═════ WORKING DATA

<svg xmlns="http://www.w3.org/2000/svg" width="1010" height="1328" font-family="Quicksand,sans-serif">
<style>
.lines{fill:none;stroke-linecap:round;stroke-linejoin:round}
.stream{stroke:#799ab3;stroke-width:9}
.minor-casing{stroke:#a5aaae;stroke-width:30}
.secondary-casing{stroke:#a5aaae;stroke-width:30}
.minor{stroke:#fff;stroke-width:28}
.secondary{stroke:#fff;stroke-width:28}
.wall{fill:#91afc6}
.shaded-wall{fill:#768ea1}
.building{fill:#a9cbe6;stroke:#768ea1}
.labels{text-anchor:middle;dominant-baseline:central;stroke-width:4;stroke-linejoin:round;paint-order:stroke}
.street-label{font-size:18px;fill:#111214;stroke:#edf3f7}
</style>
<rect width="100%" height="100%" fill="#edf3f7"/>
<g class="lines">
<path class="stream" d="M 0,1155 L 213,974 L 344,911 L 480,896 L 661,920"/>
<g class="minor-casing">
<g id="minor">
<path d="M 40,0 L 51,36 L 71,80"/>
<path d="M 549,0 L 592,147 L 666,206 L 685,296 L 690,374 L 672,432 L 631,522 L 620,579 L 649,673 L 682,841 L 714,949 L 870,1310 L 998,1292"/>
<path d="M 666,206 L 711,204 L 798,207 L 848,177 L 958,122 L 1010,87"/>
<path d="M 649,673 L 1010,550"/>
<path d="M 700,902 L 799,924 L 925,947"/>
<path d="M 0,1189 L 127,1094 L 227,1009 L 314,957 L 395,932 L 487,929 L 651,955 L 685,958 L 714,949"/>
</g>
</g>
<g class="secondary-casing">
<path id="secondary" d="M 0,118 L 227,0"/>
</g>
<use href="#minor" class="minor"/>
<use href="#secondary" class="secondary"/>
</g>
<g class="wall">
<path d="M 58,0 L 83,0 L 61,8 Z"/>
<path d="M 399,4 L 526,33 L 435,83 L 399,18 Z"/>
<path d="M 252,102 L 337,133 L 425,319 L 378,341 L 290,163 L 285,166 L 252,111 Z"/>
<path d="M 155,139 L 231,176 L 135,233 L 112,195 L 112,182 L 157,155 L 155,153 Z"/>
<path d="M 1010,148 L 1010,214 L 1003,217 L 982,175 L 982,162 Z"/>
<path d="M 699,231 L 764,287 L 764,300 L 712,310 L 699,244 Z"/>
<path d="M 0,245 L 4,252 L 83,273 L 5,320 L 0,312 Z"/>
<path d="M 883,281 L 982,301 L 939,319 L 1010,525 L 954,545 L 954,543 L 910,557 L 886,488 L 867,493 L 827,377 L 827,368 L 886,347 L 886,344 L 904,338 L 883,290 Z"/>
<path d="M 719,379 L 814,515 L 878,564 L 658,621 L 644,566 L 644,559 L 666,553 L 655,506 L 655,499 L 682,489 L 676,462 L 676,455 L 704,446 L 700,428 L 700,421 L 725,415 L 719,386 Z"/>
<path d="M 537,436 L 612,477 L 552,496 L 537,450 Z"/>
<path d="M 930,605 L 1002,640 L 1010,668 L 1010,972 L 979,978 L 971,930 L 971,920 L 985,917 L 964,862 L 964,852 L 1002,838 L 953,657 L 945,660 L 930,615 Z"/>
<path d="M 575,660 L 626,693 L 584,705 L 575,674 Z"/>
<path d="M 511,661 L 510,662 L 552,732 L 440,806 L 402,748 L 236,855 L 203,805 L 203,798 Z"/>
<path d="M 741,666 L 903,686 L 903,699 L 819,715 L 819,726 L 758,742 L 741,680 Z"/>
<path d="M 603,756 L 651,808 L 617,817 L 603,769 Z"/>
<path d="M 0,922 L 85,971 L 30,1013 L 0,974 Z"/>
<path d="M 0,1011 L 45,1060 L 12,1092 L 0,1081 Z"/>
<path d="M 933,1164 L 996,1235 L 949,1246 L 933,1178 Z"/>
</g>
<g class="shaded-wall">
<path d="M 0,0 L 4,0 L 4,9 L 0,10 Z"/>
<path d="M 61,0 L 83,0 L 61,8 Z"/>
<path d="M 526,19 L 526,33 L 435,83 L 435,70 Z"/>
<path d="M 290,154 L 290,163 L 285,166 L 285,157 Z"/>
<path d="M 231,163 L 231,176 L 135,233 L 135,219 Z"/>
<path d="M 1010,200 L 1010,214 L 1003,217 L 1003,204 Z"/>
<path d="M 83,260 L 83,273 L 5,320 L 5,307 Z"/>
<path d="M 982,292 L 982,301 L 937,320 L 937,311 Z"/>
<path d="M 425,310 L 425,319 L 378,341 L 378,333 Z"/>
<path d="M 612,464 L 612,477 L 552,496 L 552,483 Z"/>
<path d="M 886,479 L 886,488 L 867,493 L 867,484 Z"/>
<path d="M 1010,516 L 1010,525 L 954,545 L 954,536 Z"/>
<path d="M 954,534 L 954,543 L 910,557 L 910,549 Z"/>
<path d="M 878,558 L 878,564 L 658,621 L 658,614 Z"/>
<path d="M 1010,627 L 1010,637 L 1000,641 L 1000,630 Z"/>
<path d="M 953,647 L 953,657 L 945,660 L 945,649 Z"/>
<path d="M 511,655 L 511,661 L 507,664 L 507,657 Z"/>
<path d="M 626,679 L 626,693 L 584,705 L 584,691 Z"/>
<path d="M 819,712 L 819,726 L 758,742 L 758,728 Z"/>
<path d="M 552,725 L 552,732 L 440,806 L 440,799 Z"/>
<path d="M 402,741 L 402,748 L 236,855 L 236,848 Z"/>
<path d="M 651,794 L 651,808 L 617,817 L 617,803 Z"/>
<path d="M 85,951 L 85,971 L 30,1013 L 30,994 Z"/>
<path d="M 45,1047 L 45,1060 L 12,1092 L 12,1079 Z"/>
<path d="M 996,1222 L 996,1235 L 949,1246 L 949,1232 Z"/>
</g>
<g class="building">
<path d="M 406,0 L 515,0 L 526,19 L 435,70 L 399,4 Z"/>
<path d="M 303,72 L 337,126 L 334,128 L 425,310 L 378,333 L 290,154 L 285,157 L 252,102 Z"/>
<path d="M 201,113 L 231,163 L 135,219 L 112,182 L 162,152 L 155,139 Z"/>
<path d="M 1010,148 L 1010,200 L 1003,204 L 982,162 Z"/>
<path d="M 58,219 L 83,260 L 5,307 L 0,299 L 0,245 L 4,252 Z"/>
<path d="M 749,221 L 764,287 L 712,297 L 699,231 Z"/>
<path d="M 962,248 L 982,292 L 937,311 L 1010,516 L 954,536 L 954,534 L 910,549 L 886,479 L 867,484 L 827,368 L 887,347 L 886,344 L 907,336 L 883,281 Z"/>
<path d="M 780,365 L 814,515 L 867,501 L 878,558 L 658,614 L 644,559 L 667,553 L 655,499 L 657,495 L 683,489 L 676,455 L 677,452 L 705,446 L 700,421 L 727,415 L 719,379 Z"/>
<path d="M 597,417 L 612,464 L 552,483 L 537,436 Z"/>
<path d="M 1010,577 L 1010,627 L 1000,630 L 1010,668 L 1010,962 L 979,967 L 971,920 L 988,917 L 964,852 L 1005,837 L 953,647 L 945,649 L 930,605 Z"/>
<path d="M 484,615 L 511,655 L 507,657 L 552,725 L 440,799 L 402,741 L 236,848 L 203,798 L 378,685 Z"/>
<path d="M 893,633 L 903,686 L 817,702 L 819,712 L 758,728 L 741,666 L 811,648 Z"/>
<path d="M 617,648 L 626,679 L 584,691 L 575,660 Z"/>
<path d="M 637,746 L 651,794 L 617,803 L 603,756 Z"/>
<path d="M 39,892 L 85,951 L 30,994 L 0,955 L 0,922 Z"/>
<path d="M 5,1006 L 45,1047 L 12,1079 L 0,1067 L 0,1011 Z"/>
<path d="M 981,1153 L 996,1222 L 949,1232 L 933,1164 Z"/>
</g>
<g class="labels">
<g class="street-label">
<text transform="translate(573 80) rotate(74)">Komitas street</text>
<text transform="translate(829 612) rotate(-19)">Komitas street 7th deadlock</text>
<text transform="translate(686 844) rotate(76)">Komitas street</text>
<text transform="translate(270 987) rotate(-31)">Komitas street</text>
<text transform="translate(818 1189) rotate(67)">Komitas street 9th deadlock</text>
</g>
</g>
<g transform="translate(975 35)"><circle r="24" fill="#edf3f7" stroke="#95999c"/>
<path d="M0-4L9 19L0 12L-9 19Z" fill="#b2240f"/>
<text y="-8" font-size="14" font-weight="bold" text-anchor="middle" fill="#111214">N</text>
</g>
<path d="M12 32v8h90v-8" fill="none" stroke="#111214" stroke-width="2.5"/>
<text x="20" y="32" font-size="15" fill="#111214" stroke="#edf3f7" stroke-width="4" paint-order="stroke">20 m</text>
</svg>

══════════
═════ WORKING DATA

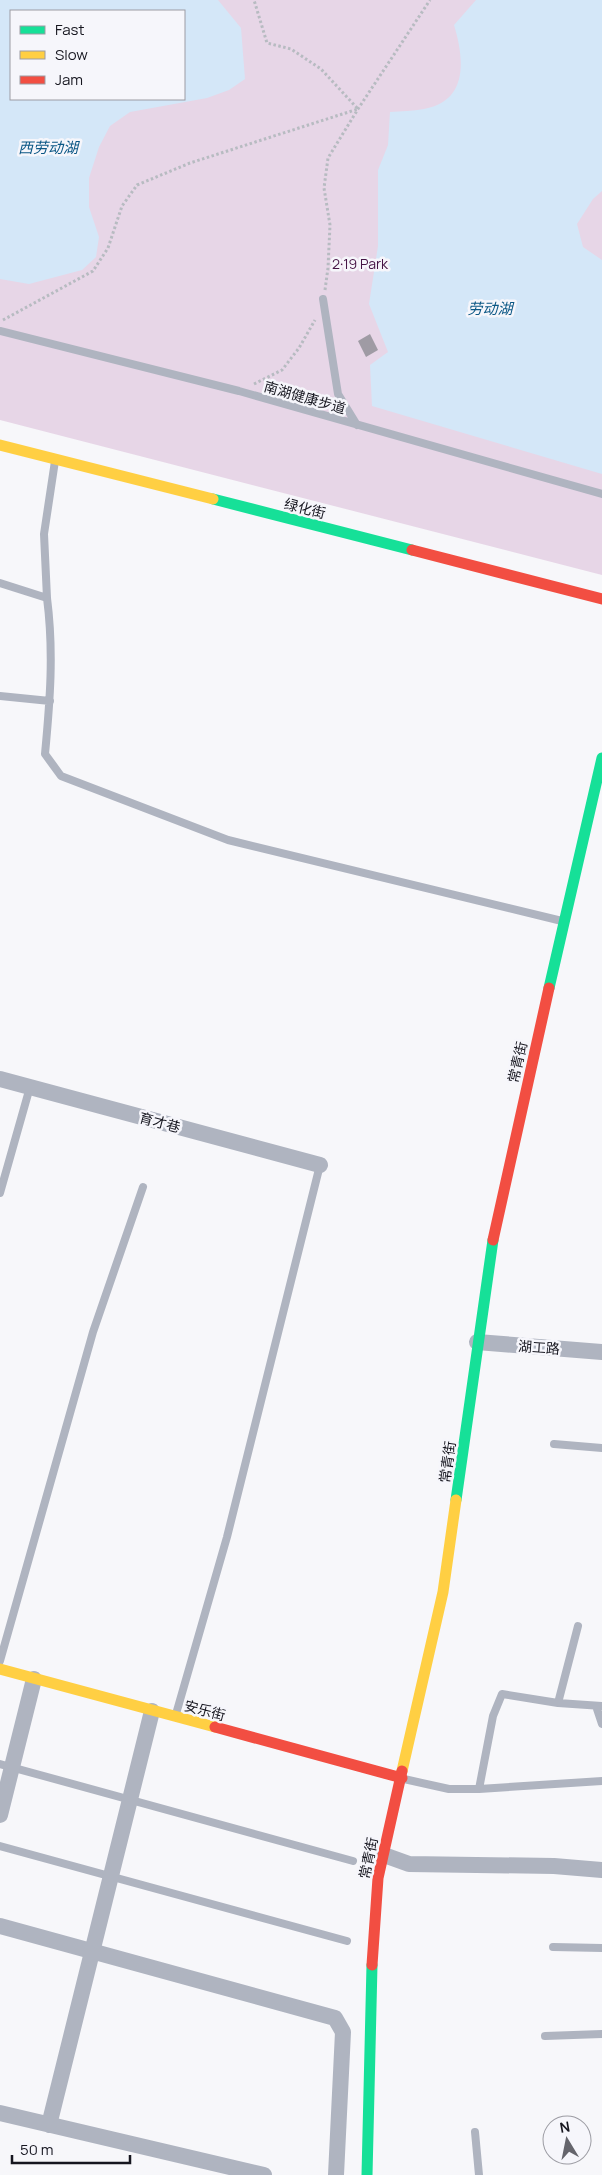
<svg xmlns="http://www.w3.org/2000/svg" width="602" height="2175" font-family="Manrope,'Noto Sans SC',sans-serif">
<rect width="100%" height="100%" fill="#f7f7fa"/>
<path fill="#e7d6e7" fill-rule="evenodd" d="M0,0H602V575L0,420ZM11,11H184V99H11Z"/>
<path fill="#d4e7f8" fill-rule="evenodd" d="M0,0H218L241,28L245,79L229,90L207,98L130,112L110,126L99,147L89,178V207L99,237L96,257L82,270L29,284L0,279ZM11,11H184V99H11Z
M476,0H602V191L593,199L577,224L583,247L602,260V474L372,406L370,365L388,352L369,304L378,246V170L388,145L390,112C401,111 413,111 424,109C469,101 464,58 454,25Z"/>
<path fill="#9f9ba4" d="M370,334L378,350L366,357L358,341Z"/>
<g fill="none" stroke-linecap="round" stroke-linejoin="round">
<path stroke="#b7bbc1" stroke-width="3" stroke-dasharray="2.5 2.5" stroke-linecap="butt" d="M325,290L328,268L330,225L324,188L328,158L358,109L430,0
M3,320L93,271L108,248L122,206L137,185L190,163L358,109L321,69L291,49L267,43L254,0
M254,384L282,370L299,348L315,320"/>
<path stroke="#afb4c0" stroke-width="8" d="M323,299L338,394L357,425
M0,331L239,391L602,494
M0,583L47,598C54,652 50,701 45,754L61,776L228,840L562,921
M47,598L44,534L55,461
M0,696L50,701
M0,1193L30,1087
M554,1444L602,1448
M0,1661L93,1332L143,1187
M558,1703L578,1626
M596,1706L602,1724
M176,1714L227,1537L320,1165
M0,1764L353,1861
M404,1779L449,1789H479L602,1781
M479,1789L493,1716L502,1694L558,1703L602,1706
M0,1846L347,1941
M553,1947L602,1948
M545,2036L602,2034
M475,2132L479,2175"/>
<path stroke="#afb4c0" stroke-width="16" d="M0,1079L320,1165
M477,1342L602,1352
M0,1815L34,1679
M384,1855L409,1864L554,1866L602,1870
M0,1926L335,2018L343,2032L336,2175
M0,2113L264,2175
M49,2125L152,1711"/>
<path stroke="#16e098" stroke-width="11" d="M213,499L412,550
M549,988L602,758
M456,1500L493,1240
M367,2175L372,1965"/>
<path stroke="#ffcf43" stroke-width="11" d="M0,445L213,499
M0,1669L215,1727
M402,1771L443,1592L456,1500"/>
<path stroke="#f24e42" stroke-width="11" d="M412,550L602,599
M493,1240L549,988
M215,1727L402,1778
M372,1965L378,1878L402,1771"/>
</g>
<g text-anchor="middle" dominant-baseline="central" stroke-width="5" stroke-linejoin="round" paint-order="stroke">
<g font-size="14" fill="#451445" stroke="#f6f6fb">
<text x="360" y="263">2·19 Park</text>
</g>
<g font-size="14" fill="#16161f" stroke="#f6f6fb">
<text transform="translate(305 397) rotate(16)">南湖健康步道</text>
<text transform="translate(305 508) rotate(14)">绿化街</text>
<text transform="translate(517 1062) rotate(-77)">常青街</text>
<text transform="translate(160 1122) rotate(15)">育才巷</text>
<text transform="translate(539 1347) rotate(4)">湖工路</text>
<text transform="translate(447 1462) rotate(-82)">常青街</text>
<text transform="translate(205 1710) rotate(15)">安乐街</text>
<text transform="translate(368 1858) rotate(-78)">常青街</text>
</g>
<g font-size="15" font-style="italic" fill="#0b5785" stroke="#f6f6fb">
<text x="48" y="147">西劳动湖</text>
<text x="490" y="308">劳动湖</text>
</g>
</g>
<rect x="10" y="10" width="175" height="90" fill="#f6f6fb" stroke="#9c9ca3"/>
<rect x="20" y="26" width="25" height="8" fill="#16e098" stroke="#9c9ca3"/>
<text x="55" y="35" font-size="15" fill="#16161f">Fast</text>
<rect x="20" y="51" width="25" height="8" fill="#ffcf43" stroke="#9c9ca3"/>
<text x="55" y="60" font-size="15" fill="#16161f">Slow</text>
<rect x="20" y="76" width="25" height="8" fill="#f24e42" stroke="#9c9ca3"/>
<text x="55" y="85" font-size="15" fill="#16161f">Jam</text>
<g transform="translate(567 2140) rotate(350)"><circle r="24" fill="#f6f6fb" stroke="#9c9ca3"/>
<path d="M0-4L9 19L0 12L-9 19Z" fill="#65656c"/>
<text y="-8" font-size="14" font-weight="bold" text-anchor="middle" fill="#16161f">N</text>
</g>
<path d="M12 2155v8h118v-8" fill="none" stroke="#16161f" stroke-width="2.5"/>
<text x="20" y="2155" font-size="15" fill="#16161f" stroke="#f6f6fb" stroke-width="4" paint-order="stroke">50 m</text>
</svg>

══════════

- **PROBLEM REQUIREMENTS**
Only the lines with "weight" are needed; find them in the records and copy each one.

- **EXERCISE SOLUTION**
<text y="-8" font-size="14" font-weight="bold" text-anchor="middle" fill="#111214">N</text>
<text y="-8" font-size="14" font-weight="bold" text-anchor="middle" fill="#16161f">N</text>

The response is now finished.